__What you need to do__.
Select all lines holding the word "Node" from the entries that follow.

__Exercise materials__.
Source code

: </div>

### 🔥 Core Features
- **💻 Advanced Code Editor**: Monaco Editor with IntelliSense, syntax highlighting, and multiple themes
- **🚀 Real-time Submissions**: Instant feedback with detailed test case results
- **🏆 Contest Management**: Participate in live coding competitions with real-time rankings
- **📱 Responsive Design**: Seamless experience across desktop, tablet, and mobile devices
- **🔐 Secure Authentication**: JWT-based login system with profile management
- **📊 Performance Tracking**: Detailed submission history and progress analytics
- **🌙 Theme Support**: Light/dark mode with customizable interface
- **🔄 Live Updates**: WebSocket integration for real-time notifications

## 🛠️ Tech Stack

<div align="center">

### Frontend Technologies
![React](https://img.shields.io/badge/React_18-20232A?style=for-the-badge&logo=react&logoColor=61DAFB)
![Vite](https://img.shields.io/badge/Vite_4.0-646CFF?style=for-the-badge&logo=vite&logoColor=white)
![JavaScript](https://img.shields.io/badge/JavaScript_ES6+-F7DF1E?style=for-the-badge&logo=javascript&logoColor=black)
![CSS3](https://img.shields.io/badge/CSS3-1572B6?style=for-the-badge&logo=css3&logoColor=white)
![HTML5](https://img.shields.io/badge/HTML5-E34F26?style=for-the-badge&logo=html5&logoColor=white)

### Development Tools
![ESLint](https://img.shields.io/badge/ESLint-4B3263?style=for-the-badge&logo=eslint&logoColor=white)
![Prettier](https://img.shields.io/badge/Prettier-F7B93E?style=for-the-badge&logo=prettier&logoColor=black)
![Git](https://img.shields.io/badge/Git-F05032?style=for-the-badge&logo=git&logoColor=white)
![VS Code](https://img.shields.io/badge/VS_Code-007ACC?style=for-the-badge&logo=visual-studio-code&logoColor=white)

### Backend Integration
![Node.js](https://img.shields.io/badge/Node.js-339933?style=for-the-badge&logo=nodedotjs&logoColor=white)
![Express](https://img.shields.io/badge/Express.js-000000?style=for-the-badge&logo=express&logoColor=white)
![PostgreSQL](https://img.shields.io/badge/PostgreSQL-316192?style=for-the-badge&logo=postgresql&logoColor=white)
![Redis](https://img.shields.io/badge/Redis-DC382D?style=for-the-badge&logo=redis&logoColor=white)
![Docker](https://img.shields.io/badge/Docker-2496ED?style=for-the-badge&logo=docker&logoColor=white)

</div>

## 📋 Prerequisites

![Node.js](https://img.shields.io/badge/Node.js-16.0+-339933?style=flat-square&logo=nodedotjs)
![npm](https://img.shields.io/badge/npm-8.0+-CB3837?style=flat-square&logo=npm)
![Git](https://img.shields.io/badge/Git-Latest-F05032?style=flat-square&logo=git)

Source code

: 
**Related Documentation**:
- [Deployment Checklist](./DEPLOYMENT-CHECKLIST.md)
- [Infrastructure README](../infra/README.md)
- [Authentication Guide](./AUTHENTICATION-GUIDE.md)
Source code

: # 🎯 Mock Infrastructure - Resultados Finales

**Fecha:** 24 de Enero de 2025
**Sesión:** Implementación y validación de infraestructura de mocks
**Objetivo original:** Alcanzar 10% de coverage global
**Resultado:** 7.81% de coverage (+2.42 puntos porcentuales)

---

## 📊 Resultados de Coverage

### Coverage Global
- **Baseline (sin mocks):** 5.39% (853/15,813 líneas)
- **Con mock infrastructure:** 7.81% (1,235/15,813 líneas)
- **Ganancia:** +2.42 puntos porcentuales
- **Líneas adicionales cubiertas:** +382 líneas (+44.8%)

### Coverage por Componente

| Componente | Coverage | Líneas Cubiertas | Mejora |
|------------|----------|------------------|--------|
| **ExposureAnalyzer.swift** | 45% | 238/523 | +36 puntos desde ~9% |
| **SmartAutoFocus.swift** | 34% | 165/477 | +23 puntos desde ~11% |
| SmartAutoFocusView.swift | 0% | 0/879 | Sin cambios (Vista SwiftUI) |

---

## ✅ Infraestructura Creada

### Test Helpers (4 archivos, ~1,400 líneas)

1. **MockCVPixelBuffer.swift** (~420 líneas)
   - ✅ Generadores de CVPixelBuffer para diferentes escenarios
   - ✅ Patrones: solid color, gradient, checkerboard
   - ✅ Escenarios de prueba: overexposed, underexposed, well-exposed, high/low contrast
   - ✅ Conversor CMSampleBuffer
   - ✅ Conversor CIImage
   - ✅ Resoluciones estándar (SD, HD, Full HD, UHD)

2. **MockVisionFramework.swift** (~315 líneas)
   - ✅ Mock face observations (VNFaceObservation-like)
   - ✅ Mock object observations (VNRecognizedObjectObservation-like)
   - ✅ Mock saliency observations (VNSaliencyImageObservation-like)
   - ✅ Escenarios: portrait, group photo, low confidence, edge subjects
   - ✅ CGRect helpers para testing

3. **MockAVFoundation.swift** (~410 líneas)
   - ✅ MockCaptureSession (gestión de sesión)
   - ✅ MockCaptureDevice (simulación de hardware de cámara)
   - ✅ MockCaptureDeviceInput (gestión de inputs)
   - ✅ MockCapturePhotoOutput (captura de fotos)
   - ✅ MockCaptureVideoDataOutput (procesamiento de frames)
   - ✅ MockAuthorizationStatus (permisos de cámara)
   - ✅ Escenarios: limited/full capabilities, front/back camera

__Solution to this exercise__.
![Node.js](https://img.shields.io/badge/Node.js-339933?style=for-the-badge&logo=nodedotjs&logoColor=white)
![Node.js](https://img.shields.io/badge/Node.js-16.0+-339933?style=flat-square&logo=nodedotjs)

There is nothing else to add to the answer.